Smile and buy, smile and buy

After years of hav­ing advert­ising pushed at me dur­ing almost every wak­ing minute, and try­ing to deny that it affects me in any way what­so­ever, I finally have to own up to a dis­turb­ing tal­ent for spot­ting those stand­ard pho­to­graphic images that accom­pany advert­ise­ments time and time again. And again.

For instance, we’re all famil­iar with the men in pants advert­ise­ments (or, if you like, those pic­tures that have become known as the ‘home shop­ping cata­logue shots’). Two men, mus­ter­ing everything within their macho expres­sions in order to look as defi­antly non-homoerotic as they can, stand next to each other in noth­ing but their pants, whilst one of them nar­rows his eyes and points at some­thing in the middle distance.

Since these two strap­ping and manly blokes — not gay, remem­ber, def­in­itely not gay — are stand­ing out in the middle of the open coun­tryside, the one with his hand in the air is prob­ably point­ing towards that woman stand­ing a few feet away on the pub­lic foot­path, as she screams in hor­ror at the sight of two men in noth­ing but their under­wear pos­ing in a field next to a herd of cows. Well, you would, wouldn’t you?

Then, this even­ing, as I was yet again mulling over the thorny issue of whether to get broad­band at home (and no, I still haven’t decided), I happened upon a pho­to­graph on the Pipex site. It was another case of instant recog­ni­tion, because it was the kind of image that I’ve seen a thou­sand times before: a woman smil­ing brightly in the fore­ground, whilst two less col­our­ful fig­ures lurk in the shad­ows eye­ing her with immense sus­pi­cion, and pos­sibly a little jealousy.

Those people — and in the Pipex photo I’m par­tic­u­larly think­ing of the man who is rub­bing his chin thought­fully — are obvi­ously whis­per­ing to each other, “Hmm, what’s her secret? Why is she so smi­ley and happy, but we look so dull and miserable?”

Nor­mally, of course, the reason for her annoy­ing jol­lity would be the arti­fi­cial scent of the Impulse body spray that she’s recently squir­ted onto her­self, or the fact that she’s wear­ing new for­mula super-absorbent Body­form, or even that she’s got a won­der­ful new ring of con­fid­ence. But no, in this case, she’s beam­ing so radi­antly because she’s got broad­band whilst, pre­sum­ably, the people behind her are still con­nect­ing to the inter­net via their slow, creak­ing dial-up con­nec­tions. What sad, mean­ing­less, empty little lives they must lead.

It would, how­ever, be entirely pos­sible to copy this pic­ture and use it to sell almost any­thing you want.

Why is she look­ing so pleased with herself?”

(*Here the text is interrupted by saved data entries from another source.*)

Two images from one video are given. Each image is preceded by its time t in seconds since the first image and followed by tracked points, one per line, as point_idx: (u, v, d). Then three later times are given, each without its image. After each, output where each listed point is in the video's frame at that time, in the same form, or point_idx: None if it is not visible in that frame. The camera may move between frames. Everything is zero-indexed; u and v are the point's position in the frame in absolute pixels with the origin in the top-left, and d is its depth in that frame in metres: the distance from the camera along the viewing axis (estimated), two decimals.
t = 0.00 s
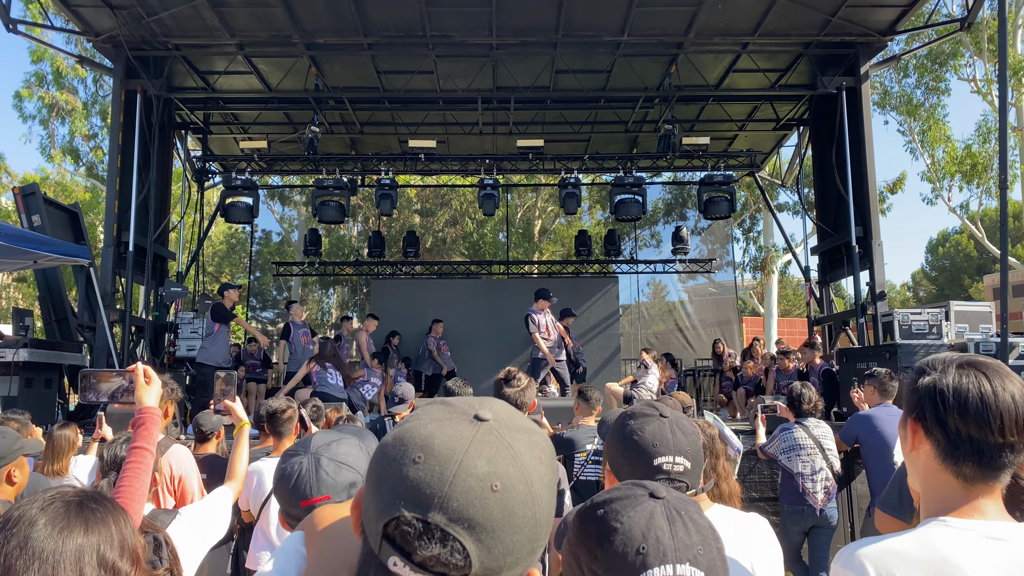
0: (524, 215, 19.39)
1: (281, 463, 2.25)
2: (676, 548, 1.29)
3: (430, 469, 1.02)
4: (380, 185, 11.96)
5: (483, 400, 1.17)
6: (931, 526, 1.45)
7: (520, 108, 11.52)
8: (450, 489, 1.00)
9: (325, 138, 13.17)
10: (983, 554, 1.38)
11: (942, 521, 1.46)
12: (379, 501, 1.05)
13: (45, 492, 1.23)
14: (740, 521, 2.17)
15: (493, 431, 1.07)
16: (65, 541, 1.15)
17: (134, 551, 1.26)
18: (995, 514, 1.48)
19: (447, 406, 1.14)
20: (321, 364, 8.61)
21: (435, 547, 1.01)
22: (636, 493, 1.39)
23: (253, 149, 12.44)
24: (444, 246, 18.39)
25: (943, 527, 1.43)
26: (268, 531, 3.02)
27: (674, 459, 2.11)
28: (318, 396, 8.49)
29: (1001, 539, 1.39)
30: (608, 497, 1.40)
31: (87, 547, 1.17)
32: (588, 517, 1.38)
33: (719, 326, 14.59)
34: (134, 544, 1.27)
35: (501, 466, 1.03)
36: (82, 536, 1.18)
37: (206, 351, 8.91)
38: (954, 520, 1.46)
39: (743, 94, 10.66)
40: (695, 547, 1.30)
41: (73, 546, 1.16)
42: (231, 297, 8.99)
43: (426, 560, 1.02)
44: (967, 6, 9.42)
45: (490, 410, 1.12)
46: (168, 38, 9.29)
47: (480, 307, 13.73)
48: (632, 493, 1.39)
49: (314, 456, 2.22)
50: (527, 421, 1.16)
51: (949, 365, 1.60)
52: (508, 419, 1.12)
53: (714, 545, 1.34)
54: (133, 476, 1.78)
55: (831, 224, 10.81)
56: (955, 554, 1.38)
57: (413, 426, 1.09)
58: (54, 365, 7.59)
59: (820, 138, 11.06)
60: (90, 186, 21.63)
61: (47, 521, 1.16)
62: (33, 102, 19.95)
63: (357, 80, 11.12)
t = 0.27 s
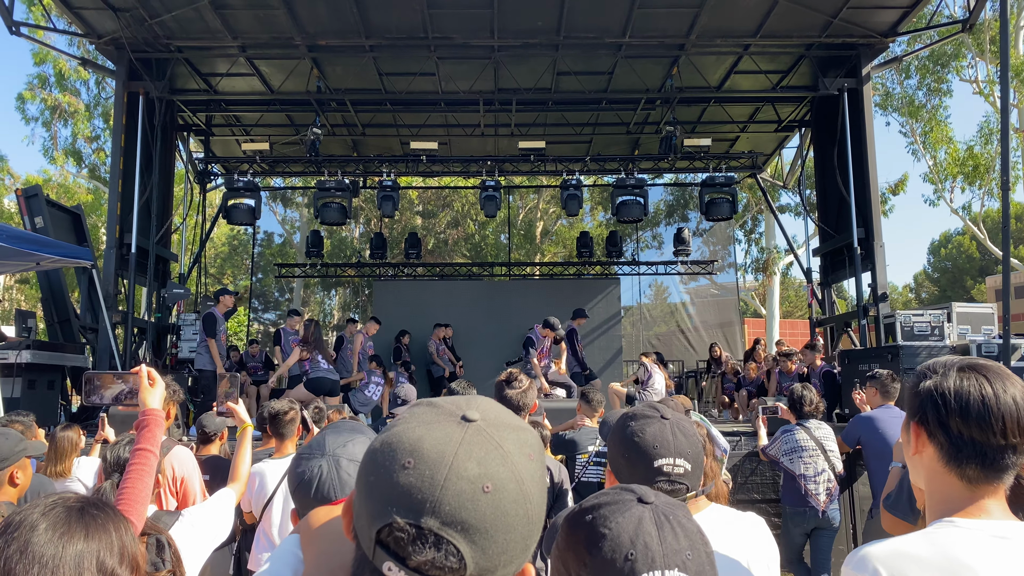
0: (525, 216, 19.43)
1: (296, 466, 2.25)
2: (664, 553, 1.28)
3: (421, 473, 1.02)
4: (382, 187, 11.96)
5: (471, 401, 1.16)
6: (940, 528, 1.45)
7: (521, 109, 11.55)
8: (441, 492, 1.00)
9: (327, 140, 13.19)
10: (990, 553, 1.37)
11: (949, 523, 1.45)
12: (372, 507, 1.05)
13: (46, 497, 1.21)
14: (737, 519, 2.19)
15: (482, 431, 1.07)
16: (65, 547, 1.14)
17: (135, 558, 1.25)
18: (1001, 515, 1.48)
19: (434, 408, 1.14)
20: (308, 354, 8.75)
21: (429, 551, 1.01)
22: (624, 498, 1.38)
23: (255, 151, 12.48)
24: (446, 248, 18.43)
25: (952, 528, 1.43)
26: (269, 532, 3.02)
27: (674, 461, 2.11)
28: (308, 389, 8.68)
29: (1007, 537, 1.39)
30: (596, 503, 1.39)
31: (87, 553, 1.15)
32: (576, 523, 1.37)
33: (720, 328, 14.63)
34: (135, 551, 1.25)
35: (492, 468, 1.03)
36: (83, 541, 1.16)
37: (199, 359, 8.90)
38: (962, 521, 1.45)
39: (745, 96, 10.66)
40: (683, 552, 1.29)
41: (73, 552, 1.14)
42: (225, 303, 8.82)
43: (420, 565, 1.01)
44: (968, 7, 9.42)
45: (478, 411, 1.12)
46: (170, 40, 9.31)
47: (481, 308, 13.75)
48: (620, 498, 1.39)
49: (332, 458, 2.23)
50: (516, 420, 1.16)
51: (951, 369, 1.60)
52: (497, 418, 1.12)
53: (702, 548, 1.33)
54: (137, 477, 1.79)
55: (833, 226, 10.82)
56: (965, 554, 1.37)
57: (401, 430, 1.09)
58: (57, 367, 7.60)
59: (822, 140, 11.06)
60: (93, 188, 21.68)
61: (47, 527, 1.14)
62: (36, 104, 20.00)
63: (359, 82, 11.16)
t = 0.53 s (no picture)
0: (526, 218, 19.46)
1: (313, 468, 2.14)
2: (661, 559, 1.27)
3: (421, 478, 1.02)
4: (382, 189, 11.97)
5: (471, 406, 1.17)
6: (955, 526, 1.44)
7: (522, 111, 11.56)
8: (441, 497, 1.00)
9: (328, 141, 13.21)
10: (1006, 549, 1.36)
11: (964, 521, 1.45)
12: (373, 511, 1.05)
13: (46, 501, 1.21)
14: (739, 519, 2.18)
15: (482, 436, 1.08)
16: (64, 551, 1.13)
17: (134, 562, 1.24)
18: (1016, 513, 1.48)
19: (435, 412, 1.14)
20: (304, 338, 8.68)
21: (430, 555, 1.01)
22: (622, 503, 1.38)
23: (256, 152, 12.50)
24: (447, 249, 18.46)
25: (969, 526, 1.43)
26: (272, 532, 3.04)
27: (675, 464, 2.11)
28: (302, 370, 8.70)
29: None
30: (594, 508, 1.39)
31: (86, 557, 1.15)
32: (574, 528, 1.37)
33: (721, 329, 14.64)
34: (134, 555, 1.24)
35: (492, 473, 1.03)
36: (81, 545, 1.15)
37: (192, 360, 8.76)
38: (976, 519, 1.45)
39: (745, 98, 10.68)
40: (680, 558, 1.29)
41: (72, 557, 1.13)
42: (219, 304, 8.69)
43: (422, 569, 1.02)
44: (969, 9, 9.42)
45: (478, 415, 1.12)
46: (171, 42, 9.34)
47: (482, 310, 13.75)
48: (618, 503, 1.38)
49: (350, 462, 2.15)
50: (516, 423, 1.17)
51: (959, 370, 1.61)
52: (497, 422, 1.13)
53: (699, 553, 1.33)
54: (138, 480, 1.79)
55: (833, 227, 10.82)
56: (984, 551, 1.36)
57: (402, 435, 1.09)
58: (58, 367, 7.60)
59: (823, 142, 11.07)
60: (95, 189, 21.72)
61: (47, 530, 1.14)
62: (38, 105, 20.01)
63: (360, 84, 11.18)
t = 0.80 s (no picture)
0: (526, 219, 19.48)
1: (317, 476, 2.08)
2: (660, 564, 1.27)
3: (424, 482, 1.02)
4: (382, 190, 11.97)
5: (474, 410, 1.16)
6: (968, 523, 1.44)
7: (522, 113, 11.58)
8: (444, 501, 1.00)
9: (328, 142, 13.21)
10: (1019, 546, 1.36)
11: (978, 518, 1.45)
12: (376, 514, 1.05)
13: (44, 507, 1.20)
14: (740, 520, 2.18)
15: (485, 440, 1.07)
16: (63, 556, 1.12)
17: (134, 567, 1.23)
18: None
19: (438, 417, 1.14)
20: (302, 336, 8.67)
21: (432, 558, 1.01)
22: (623, 507, 1.38)
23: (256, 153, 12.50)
24: (447, 250, 18.48)
25: (982, 524, 1.43)
26: (271, 534, 3.06)
27: (673, 468, 2.11)
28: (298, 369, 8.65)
29: None
30: (595, 511, 1.39)
31: (85, 563, 1.14)
32: (575, 531, 1.37)
33: (720, 331, 14.62)
34: (134, 560, 1.23)
35: (494, 477, 1.03)
36: (80, 551, 1.14)
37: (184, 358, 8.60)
38: (988, 516, 1.45)
39: (745, 100, 10.68)
40: (680, 562, 1.29)
41: (70, 563, 1.12)
42: (214, 302, 8.72)
43: (424, 571, 1.02)
44: (969, 12, 9.43)
45: (481, 420, 1.12)
46: (171, 43, 9.34)
47: (481, 311, 13.75)
48: (619, 507, 1.38)
49: (355, 468, 2.10)
50: (518, 427, 1.16)
51: (977, 369, 1.61)
52: (499, 427, 1.12)
53: (699, 558, 1.33)
54: (138, 482, 1.79)
55: (833, 229, 10.81)
56: (998, 549, 1.36)
57: (405, 439, 1.09)
58: (57, 369, 7.59)
59: (823, 144, 11.08)
60: (95, 189, 21.73)
61: (45, 536, 1.13)
62: (37, 106, 20.01)
63: (360, 85, 11.20)
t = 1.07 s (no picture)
0: (525, 221, 19.56)
1: (334, 476, 2.07)
2: (671, 567, 1.28)
3: (436, 479, 1.03)
4: (382, 191, 11.98)
5: (484, 410, 1.18)
6: (963, 521, 1.46)
7: (522, 114, 11.61)
8: (456, 498, 1.01)
9: (328, 143, 13.23)
10: (1017, 546, 1.38)
11: (976, 516, 1.47)
12: (387, 511, 1.06)
13: (50, 508, 1.21)
14: (745, 521, 2.20)
15: (495, 439, 1.08)
16: (71, 556, 1.13)
17: (140, 567, 1.24)
18: None
19: (449, 415, 1.15)
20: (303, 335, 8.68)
21: (444, 554, 1.02)
22: (628, 510, 1.38)
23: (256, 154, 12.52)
24: (446, 251, 18.52)
25: (979, 521, 1.45)
26: (267, 536, 3.07)
27: (680, 466, 2.11)
28: (290, 369, 8.63)
29: None
30: (600, 515, 1.39)
31: (92, 562, 1.14)
32: (580, 535, 1.36)
33: (719, 333, 14.63)
34: (140, 560, 1.24)
35: (505, 475, 1.04)
36: (87, 551, 1.15)
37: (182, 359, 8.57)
38: (986, 515, 1.47)
39: (745, 102, 10.71)
40: (689, 564, 1.30)
41: (76, 563, 1.13)
42: (210, 304, 8.74)
43: (435, 568, 1.02)
44: (968, 14, 9.45)
45: (492, 419, 1.13)
46: (172, 43, 9.36)
47: (481, 313, 13.76)
48: (625, 510, 1.38)
49: (371, 469, 2.08)
50: (527, 427, 1.18)
51: (982, 369, 1.62)
52: (509, 426, 1.13)
53: (705, 558, 1.35)
54: (142, 482, 1.80)
55: (832, 231, 10.82)
56: (993, 547, 1.38)
57: (417, 436, 1.10)
58: (57, 369, 7.60)
59: (822, 146, 11.09)
60: (94, 190, 21.73)
61: (52, 536, 1.13)
62: (37, 106, 20.02)
63: (359, 86, 11.22)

Well, she has Hellman’s may­on­naise in her sand­wiches, whereas we’ve only got stale bread with a thin slither­ing of pea­nut butter.”

Or maybe:

Why is she always smil­ing in that infuri­at­ing way?”

It’s because she’s got the love of the Lord Jesus Christ in her life, whereas we’re just good-for-nothing hea­thens who are going to burn in hell for eternity.”

Or even:

Have you noticed her irrit­at­ing cheesy grin?”

Yes, and do you know the reason for it? It’s because she’s got broad­band, so now she can down­load movie files ten times faster from that dodgy Romanian web­site that we’ve been try­ing to access unsuc­cess­fully from work.”

Proof that there’s noth­ing new in advert­ising, then.